### Задание a
Перепишите строки всех записей (не текста о мобилизации) в виде таблицы Markdown со столбцами «№» и «Строка», нумеруя строки по порядку и пропуская пустые. Отметки о картинках в таблицу не включайте.

Мобилизация и вынужденный отъезд
Вспоминая собственный опыт и опыт близких при пересечении границы в дни после объявления мобилизации, наши собеседни:цы рассказывают о колоссальном давлении, которое они испытывали. В групповых чатах и в приватных разговорах было очень много тревожности за потенциальные действия силовиков на пограничных пунктах. Эти тревоги подпитывались новостными сообщениями и создавали моральную панику: в очередях к пограничным пунктам обсуждали угрозы того, что представители пограничных служб будут содействовать сотрудникам Министерства обороны и раздавать повестки. Вероятно, за этими слухами стояли информационные вбросы, инспирированные силовиками. К таким слухам добавлялись выпады и грубости со стороны тех, кто были подвержены прокремлевской пропаганде и призывали ставить «интересы» государства, которое отправляет людей на войну как пушечное мясо, выше ценности семьей и собственных жизней. Прокремлевские СМИ яростно поддерживали штамп «предателей» в отношении тех, кто спасался от насильственной мобилизации.
«начались эти вбросы, что там будут раздавать повестки, будут разворачивать <на погранпункте — авт. проекта>, будут оттуда забирать. И точно помню это чувство такого липкого страха от того, что ты бессилен, ничего не можешь сделать, ничего не можешь придумать » (цитата из интервью).
«От погранпункта до таможенного пункта мы ехали 6 часов. Ну и пока мы ехали, получается <…> и в это время много разной дезинформации, одни говорят — вот приезжал главком, военком, приезжал раздавал повестки. Кто-то говорил, что приедет военком и будет раздавать повестки. Ну это такие слухи, которые совершенно не радуют. Не знаешь, что там впереди. <…> И были провокации, получается, ребята рассказывали, которые стояли спереди, на несколько машин вперед. <…> получается, местные вояки Кяхтинские подъезжали к этой колонне и кричали — кричали про предателей и такого рода нелицеприятные слова. <…> Одна смена таможенников — часть женщин-таможенников — кричали этой колонне — типа «предатели, ну и валите! Валите-валите, без вас лучше будет» (цитата из интервью).

### Задание b
Сколько часов, по одной из цитат в тексте о мобилизации, заняла дорога от погранпункта до таможенного пункта?

### Выдержки из записей
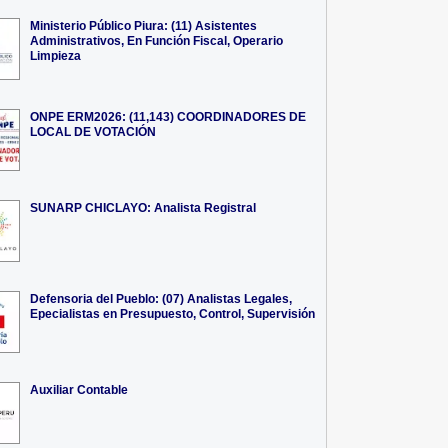
Ministerio Público Piura: (11) Asistentes
Administrativos, En Función Fiscal, Operario
Limpieza
ONPE ERM2026: (11,143) COORDINADORES DE
LOCAL DE VOTACIÓN
SUNARP CHICLAYO: Analista Registral
Defensoria del Pueblo: (07) Analistas Legales,
Epecialistas en Presupuesto, Control, Supervisión
Auxiliar Contable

### Ожидаемый ответ a
| № | Строка |
|---|---|
| 1 | Ministerio Público Piura: (11) Asistentes |
| 2 | Administrativos, En Función Fiscal, Operario |
| 3 | Limpieza |
| 4 | ONPE ERM2026: (11,143) COORDINADORES DE |
| 5 | LOCAL DE VOTACIÓN |
| 6 | SUNARP CHICLAYO: Analista Registral |
| 7 | Defensoria del Pueblo: (07) Analistas Legales, |
| 8 | Epecialistas en Presupuesto, Control, Supervisión |
| 9 | Auxiliar Contable |

### Ожидаемый ответ b
6 часов.